The enticement of a cryptocurrency jackpot mixed with professed true love proved to be a costly combination for a Twin Cities man who kept his wife in the dark about the siphoning of their savings.
Police say the Eden Prairie resident was cheated out of more than $9 million over an increasingly costly half-year span when someone he connected with on LinkedIn reeled him in with promises of quick riches and a plea for him to abandon his wife and run off together.
"No one in the office has heard of a crypto fraud case as big," John Stiles, spokesman for Minnesota Attorney General Keith Ellison, said of how the monetary loss ranks among their cryptocurrency scam investigations. "In fact, their eyes popped when I told them the amount."

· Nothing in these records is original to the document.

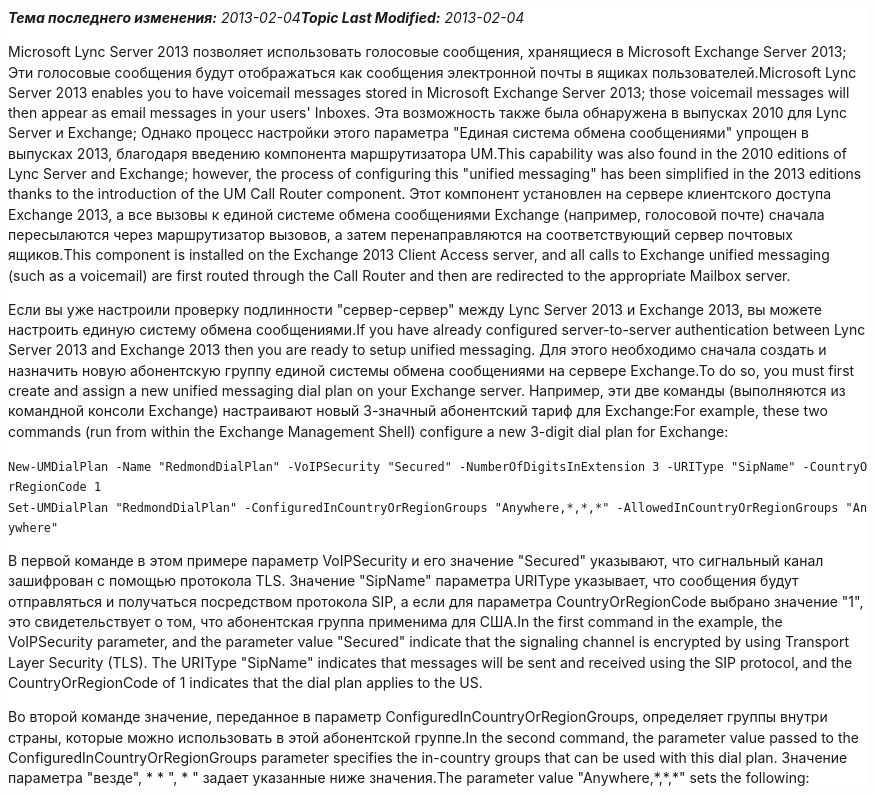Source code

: <span data-ttu-id="900f0-105">_**Тема последнего изменения:** 2013-02-04_</span><span class="sxs-lookup"><span data-stu-id="900f0-105">_**Topic Last Modified:** 2013-02-04_</span></span>

<span data-ttu-id="900f0-106">Microsoft Lync Server 2013 позволяет использовать голосовые сообщения, хранящиеся в Microsoft Exchange Server 2013; Эти голосовые сообщения будут отображаться как сообщения электронной почты в ящиках пользователей.</span><span class="sxs-lookup"><span data-stu-id="900f0-106">Microsoft Lync Server 2013 enables you to have voicemail messages stored in Microsoft Exchange Server 2013; those voicemail messages will then appear as email messages in your users' Inboxes.</span></span> <span data-ttu-id="900f0-107">Эта возможность также была обнаружена в выпусках 2010 для Lync Server и Exchange; Однако процесс настройки этого параметра "Единая система обмена сообщениями" упрощен в выпусках 2013, благодаря введению компонента маршрутизатора UM.</span><span class="sxs-lookup"><span data-stu-id="900f0-107">This capability was also found in the 2010 editions of Lync Server and Exchange; however, the process of configuring this "unified messaging" has been simplified in the 2013 editions thanks to the introduction of the UM Call Router component.</span></span> <span data-ttu-id="900f0-108">Этот компонент установлен на сервере клиентского доступа Exchange 2013, а все вызовы к единой системе обмена сообщениями Exchange (например, голосовой почте) сначала пересылаются через маршрутизатор вызовов, а затем перенаправляются на соответствующий сервер почтовых ящиков.</span><span class="sxs-lookup"><span data-stu-id="900f0-108">This component is installed on the Exchange 2013 Client Access server, and all calls to Exchange unified messaging (such as a voicemail) are first routed through the Call Router and then are redirected to the appropriate Mailbox server.</span></span>

<span data-ttu-id="900f0-109">Если вы уже настроили проверку подлинности "сервер-сервер" между Lync Server 2013 и Exchange 2013, вы можете настроить единую систему обмена сообщениями.</span><span class="sxs-lookup"><span data-stu-id="900f0-109">If you have already configured server-to-server authentication between Lync Server 2013 and Exchange 2013 then you are ready to setup unified messaging.</span></span> <span data-ttu-id="900f0-110">Для этого необходимо сначала создать и назначить новую абонентскую группу единой системы обмена сообщениями на сервере Exchange.</span><span class="sxs-lookup"><span data-stu-id="900f0-110">To do so, you must first create and assign a new unified messaging dial plan on your Exchange server.</span></span> <span data-ttu-id="900f0-111">Например, эти две команды (выполняются из командной консоли Exchange) настраивают новый 3-значный абонентский тариф для Exchange:</span><span class="sxs-lookup"><span data-stu-id="900f0-111">For example, these two commands (run from within the Exchange Management Shell) configure a new 3-digit dial plan for Exchange:</span></span>

    New-UMDialPlan -Name "RedmondDialPlan" -VoIPSecurity "Secured" -NumberOfDigitsInExtension 3 -URIType "SipName" -CountryOrRegionCode 1
    Set-UMDialPlan "RedmondDialPlan" -ConfiguredInCountryOrRegionGroups "Anywhere,*,*,*" -AllowedInCountryOrRegionGroups "Anywhere"

<span data-ttu-id="900f0-p103">В первой команде в этом примере параметр VoIPSecurity и его значение "Secured" указывают, что сигнальный канал зашифрован с помощью протокола TLS. Значение "SipName" параметра URIType указывает, что сообщения будут отправляться и получаться посредством протокола SIP, а если для параметра CountryOrRegionCode выбрано значение "1", это свидетельствует о том, что абонентская группа применима для США.</span><span class="sxs-lookup"><span data-stu-id="900f0-p103">In the first command in the example, the VoIPSecurity parameter, and the parameter value "Secured" indicate that the signaling channel is encrypted by using Transport Layer Security (TLS). The URIType "SipName" indicates that messages will be sent and received using the SIP protocol, and the CountryOrRegionCode of 1 indicates that the dial plan applies to the US.</span></span>

<span data-ttu-id="900f0-114">Во второй команде значение, переданное в параметр ConfiguredInCountryOrRegionGroups, определяет группы внутри страны, которые можно использовать в этой абонентской группе.</span><span class="sxs-lookup"><span data-stu-id="900f0-114">In the second command, the parameter value passed to the ConfiguredInCountryOrRegionGroups parameter specifies the in-country groups that can be used with this dial plan.</span></span> <span data-ttu-id="900f0-115">Значение параметра "везде", \* \* ", \* " задает указанные ниже значения.</span><span class="sxs-lookup"><span data-stu-id="900f0-115">The parameter value "Anywhere,\*,\*,\*" sets the following:</span></span>
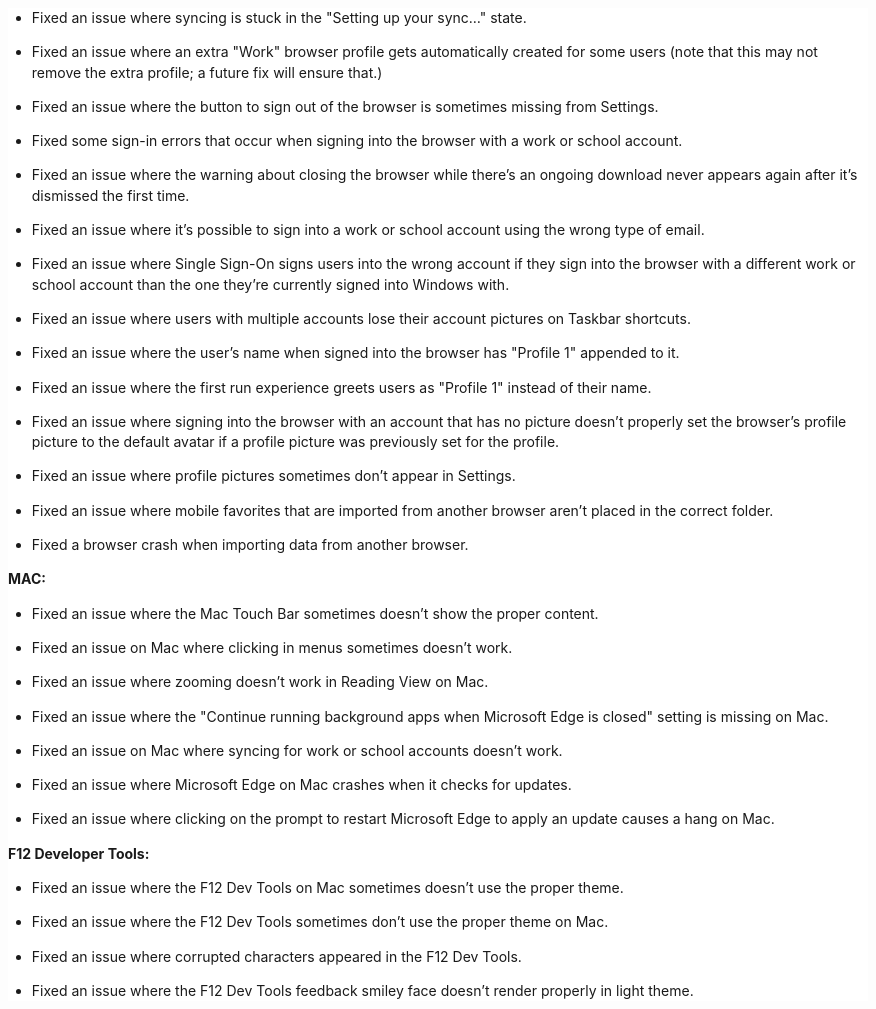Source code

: - Fixed an issue where syncing is stuck in the "Setting up your sync…" state. 

- Fixed an issue where an extra "Work" browser profile gets automatically created for some users (note that this may not remove the extra profile; a future fix will ensure that.) 

- Fixed an issue where the button to sign out of the browser is sometimes missing from Settings. 

- Fixed some sign-in errors that occur when signing into the browser with a work or school account. 

- Fixed an issue where the warning about closing the browser while there’s an ongoing download never appears again after it’s dismissed the first time. 

- Fixed an issue where it’s possible to sign into a work or school account using the wrong type of email. 

- Fixed an issue where Single Sign-On signs users into the wrong account if they sign into the browser with a different work or school account than the one they’re currently signed into Windows with. 

- Fixed an issue where users with multiple accounts lose their account pictures on Taskbar shortcuts. 

- Fixed an issue where the user’s name when signed into the browser has "Profile 1" appended to it. 

- Fixed an issue where the first run experience greets users as "Profile 1" instead of their name. 

- Fixed an issue where signing into the browser with an account that has no picture doesn’t properly set the browser’s profile picture to the default avatar if a profile picture was previously set for the profile. 

- Fixed an issue where profile pictures sometimes don’t appear in Settings. 

- Fixed an issue where mobile favorites that are imported from another browser aren’t placed in the correct folder. 

- Fixed a browser crash when importing data from another browser.

**MAC:** 

- Fixed an issue where the Mac Touch Bar sometimes doesn’t show the proper content. 

- Fixed an issue on Mac where clicking in menus sometimes doesn’t work. 

- Fixed an issue where zooming doesn’t work in Reading View on Mac. 

- Fixed an issue where the "Continue running background apps when Microsoft Edge is closed" setting is missing on Mac. 

- Fixed an issue on Mac where syncing for work or school accounts doesn’t work. 

- Fixed an issue where Microsoft Edge on Mac crashes when it checks for updates. 

- Fixed an issue where clicking on the prompt to restart Microsoft Edge to apply an update causes a hang on Mac. 

**F12 Developer Tools:** 

- Fixed an issue where the F12 Dev Tools on Mac sometimes doesn’t use the proper theme. 

- Fixed an issue where the F12 Dev Tools sometimes don’t use the proper theme on Mac. 

- Fixed an issue where corrupted characters appeared in the F12 Dev Tools. 

- Fixed an issue where the F12 Dev Tools feedback smiley face doesn’t render properly in light theme. 
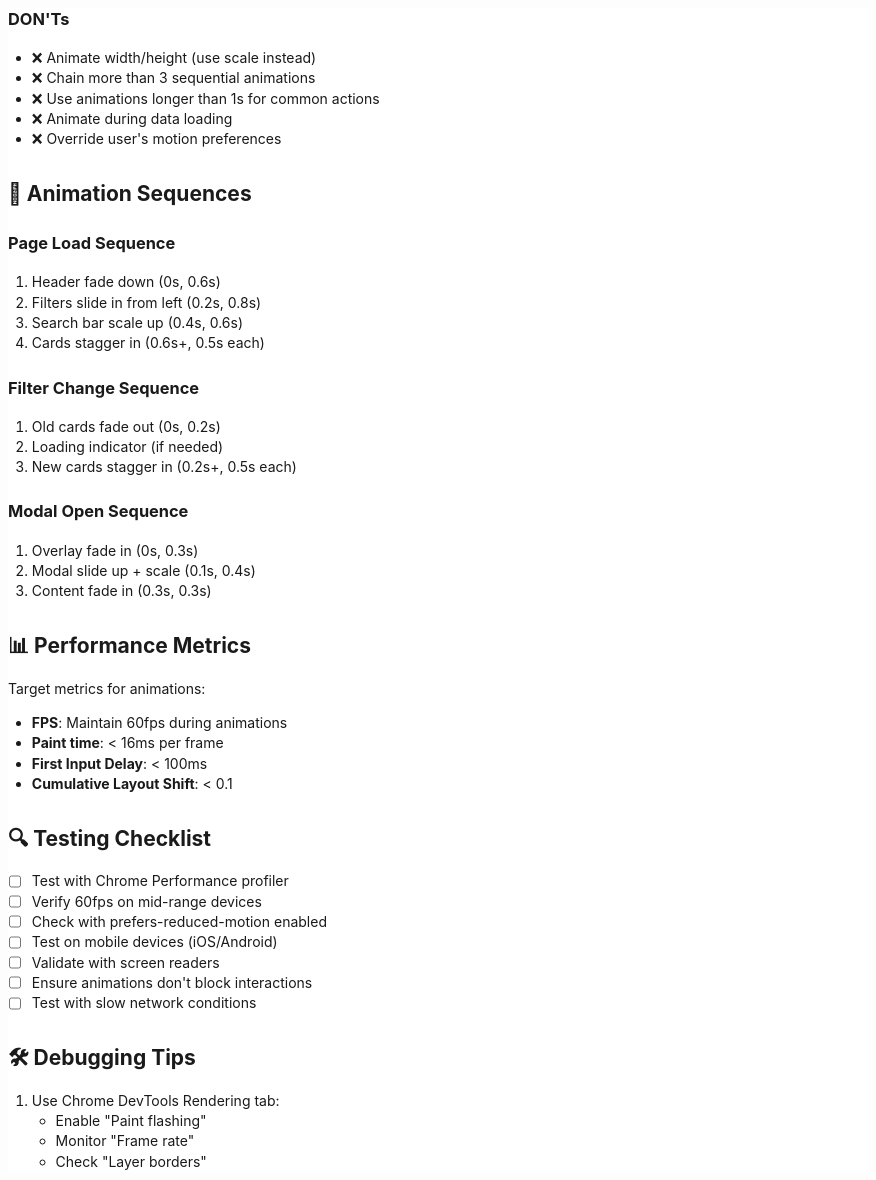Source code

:### DON'Ts
- ❌ Animate width/height (use scale instead)
- ❌ Chain more than 3 sequential animations
- ❌ Use animations longer than 1s for common actions
- ❌ Animate during data loading
- ❌ Override user's motion preferences

## 🎯 Animation Sequences

### Page Load Sequence
1. Header fade down (0s, 0.6s)
2. Filters slide in from left (0.2s, 0.8s)
3. Search bar scale up (0.4s, 0.6s)
4. Cards stagger in (0.6s+, 0.5s each)

### Filter Change Sequence
1. Old cards fade out (0s, 0.2s)
2. Loading indicator (if needed)
3. New cards stagger in (0.2s+, 0.5s each)

### Modal Open Sequence
1. Overlay fade in (0s, 0.3s)
2. Modal slide up + scale (0.1s, 0.4s)
3. Content fade in (0.3s, 0.3s)

## 📊 Performance Metrics

Target metrics for animations:
- **FPS**: Maintain 60fps during animations
- **Paint time**: < 16ms per frame
- **First Input Delay**: < 100ms
- **Cumulative Layout Shift**: < 0.1

## 🔍 Testing Checklist

- [ ] Test with Chrome Performance profiler
- [ ] Verify 60fps on mid-range devices
- [ ] Check with prefers-reduced-motion enabled
- [ ] Test on mobile devices (iOS/Android)
- [ ] Validate with screen readers
- [ ] Ensure animations don't block interactions
- [ ] Test with slow network conditions

## 🛠️ Debugging Tips

1. Use Chrome DevTools Rendering tab:
   - Enable "Paint flashing"
   - Monitor "Frame rate"
   - Check "Layer borders"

The slippery-slope disappearance of the couple's money is detailed in a search warrant affidavit that an Eden Prairie police detective filed in Hennepin County District Court asking permission for him to scrutinize the man's financial dealings from Dec. 21 to June 8, when the last of the wire transactions was made.
The supposed investments the man believed would yield big cryptocurrency returns went from routinely topping $100,000 to $2.1 million in a single transaction in the scheme's waning days, the filing disclosed.
The damage, according the detective, who specializes in cryptocurrency and romance scams: $9.2 million in 21 transactions.
In the simplest terms, cryptocurrency is unregulated digital money, which is usually named by the company offering it. You buy a certain amount and your transaction is recorded in a digital ledger, which down the line is used to make sure you have enough of a balance to cover your transaction.